Ahora bien, de la contextualización fáctica realizada se advierte que; efectivamente, el accionante en reiteradas oportunidades pidió a la parte accionada, documentación relacionada con el cargo de Concejal del Concejo Municipal del GAM de Guayaramerín, ejercido entre junio de 2015 y abril de 2021 en la referida entidad municipal; al respecto, si bien las parte accionada contestó a dichas solicitudes mediante Oficios 023/2021-2022, 055/2021-2022, 072/2021-2022 y 0113/2021-2022, los mismos no constituyen una respuesta material sustantiva; debido a que evitan responder respecto al fondo de la petición, alegando en un primer momento que, recién estaban conociendo la documentación de las gestiones pasadas; luego, que la búsqueda de la misma resulta ampulosa, y que se harían llegar al impetrante de tutela una vez sea encontrada; finalmente, que no existen los recursos económicos para las fotocopias, y que se otorgarían una vez mejore la cuestión financiera de la indicada entidad municipal.

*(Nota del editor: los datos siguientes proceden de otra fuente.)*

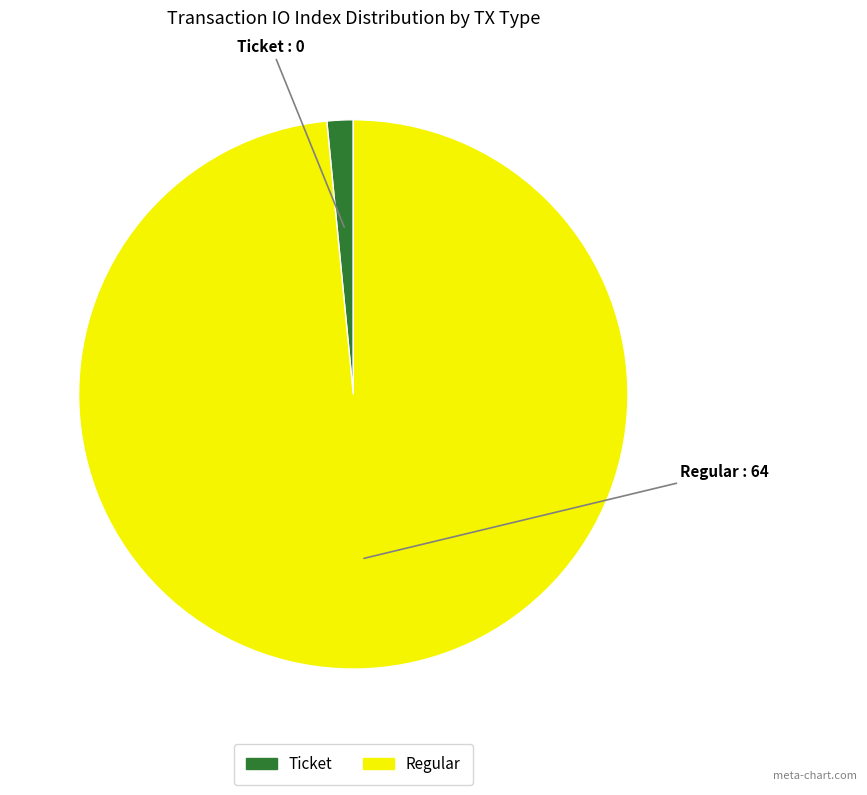

Is there any slice that represents more than half of the pie?

Yes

Dichas contestaciones, no satisfacen a la respuesta material que resuelva el fondo de la petición, conforme a los parámetros establecidos en el Fundamento Jurídico III.1 de la presente Sentencia Constitucional Plurinacional; puesto que, deja en incertidumbre al peticionante de tutela, debido a que; si bien se señala que se atendería la solicitud de documentación, más no se establece un plazo ni fecha para tal efecto, condicionando la satisfacción de la petición, a la mejora de la situación presupuestaria del Concejo Municipal del GAM de Guayaramerín.
Por otra parte, considerando que la documentación solicitada es extensa, que comprende un periodo de alrededor de seis años; la búsqueda y clasificación puede tomar cierto tiempo, más si las autoridades ediles estaban en transición; sin embargo, desde la primera petición, hasta la fecha en que se activó la presente acción tutelar, transcurrieron alrededor de cinco meses, tiempo suficiente para otorgar una respuesta material que resuelva el fondo de lo solicitado, sea positiva o negativa, situación que no ocurrió; por lo que, resulta evidente la vulneración al derecho de petición, de ahí que corresponde conceder la tutela invocada en lo que respecta al referido derecho.
En cuanto al derecho de acceso a la información, cabe señalar que la vulneración al mismo no puede ser determinada en esta etapa sino una vez que se haya dado respuesta a la petición efectuada por el accionante; dicho de otro modo, la conculcación a este derecho depende de la respuesta a ser otorgada; por lo que, corresponde denegar la tutela al respecto.
Respecto a la solicitud de costas procesales, en razón a la forma de resolución de la problemática planteada no corresponde viabilizar dicha petición, teniendo en cuenta que conforme establece el art. 39 del Código Procesal Constitucional (CPCo), dicha previsión se constituye en una facultad potestativa por parte de este Tribunal y por lo tanto no obligatoria; por lo que, no corresponde tal imposición.
En consecuencia, la Jueza de garantías, al conceder la tutela impetrada, obró de forma parcialmente correcta.